A questo punto, in omaggio alla nostra copertina, non possiamo che introdurre l’argomento dei Fast food. Nel 1983 infatti, McDonald’s introdusse i Chicken McNuggets, in realtà inventati dallo chef francese René Arend (ma questa è un’altra storia), che si basano addirittura su una razza particolare di pollo selezionata dal supplier Tyson Food. Furono subito un successo mondiale, e ancora oggi sono una parte rilevante del fatturato della catena. Nel 2019 gli americani hanno mangiato 2,3 miliardi di porzioni (6 pezzi).
Il pollo ha anche una sottotrama culturale.
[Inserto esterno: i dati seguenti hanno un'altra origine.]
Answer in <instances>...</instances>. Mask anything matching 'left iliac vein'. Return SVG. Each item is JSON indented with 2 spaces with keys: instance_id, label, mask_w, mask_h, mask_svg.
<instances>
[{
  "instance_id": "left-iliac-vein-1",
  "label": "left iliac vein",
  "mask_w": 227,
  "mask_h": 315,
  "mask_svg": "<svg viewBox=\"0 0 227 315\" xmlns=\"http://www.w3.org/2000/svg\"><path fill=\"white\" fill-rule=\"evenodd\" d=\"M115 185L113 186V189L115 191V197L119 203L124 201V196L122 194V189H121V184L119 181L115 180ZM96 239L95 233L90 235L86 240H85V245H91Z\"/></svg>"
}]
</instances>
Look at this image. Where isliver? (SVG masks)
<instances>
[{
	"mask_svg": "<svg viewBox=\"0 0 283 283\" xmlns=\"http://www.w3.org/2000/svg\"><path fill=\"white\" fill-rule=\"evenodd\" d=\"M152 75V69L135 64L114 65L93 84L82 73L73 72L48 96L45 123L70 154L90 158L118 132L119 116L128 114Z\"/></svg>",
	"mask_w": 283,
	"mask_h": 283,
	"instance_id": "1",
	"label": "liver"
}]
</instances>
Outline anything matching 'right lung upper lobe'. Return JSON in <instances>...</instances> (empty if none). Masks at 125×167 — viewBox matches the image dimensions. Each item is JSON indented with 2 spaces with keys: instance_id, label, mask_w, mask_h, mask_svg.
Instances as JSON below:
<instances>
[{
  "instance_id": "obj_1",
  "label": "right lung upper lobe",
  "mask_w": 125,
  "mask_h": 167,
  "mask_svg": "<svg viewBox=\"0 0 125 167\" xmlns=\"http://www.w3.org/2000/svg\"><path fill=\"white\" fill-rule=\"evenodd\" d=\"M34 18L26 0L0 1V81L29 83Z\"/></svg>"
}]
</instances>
Emelyn Rude, autrice di Tastes Like Chicken, racconta che nel corso dei decenni, la carne di pollo è sempre stata associata alla femminilità, il manzo alla mascolinità, e lo stesso Ippocrate considerava la carne di pollo adatta alle “persone deboli o delicate”. Nel corso del tempo, il pollame è diventata la carne preferita dai bodybuilder, dato il suo contenuto minore di grassi e soprattutto fonte di proteine a buon mercato. La classificazione quindi, si è completamente capovolta.
Se visitassimo una farm americana di allevamento intensivo, vedremmo capannoni con migliaia di polli ammassati, che camminano nelle proprie feci, ciechi, troppo grassi per reggersi sulle zampe.
I nove miliardi di polli allevati nel momento nel quale scriviamo questo articolo sono figli di una selezione che vede gli esemplari svilupparsi completamente in soli 40 giorni per raggiungere i quasi 4Kg di peso. Uno studio canadese ha illustrato come nei decenni abbiamo spinto la biologia di questi animali fino a farli quadriplicare di peso.
Abbiamo raccontato della “carne che sembra carne, ma non lo è” dell’azienda americana Impossible burger, che propone una soluzione più vicina all’ambiente ed agli animali e lo fa anche con la non-carne di pollo (sempre sotto forma di nuggets) oltre ai classici hamburger. Ma sembra essere un flop.
È di qualche mese fa la notizia che la FDA ha approvato la produzione di carne di pollo coltivata in laboratorio, incassando, tra l’altro, un grande No nel nostro paese.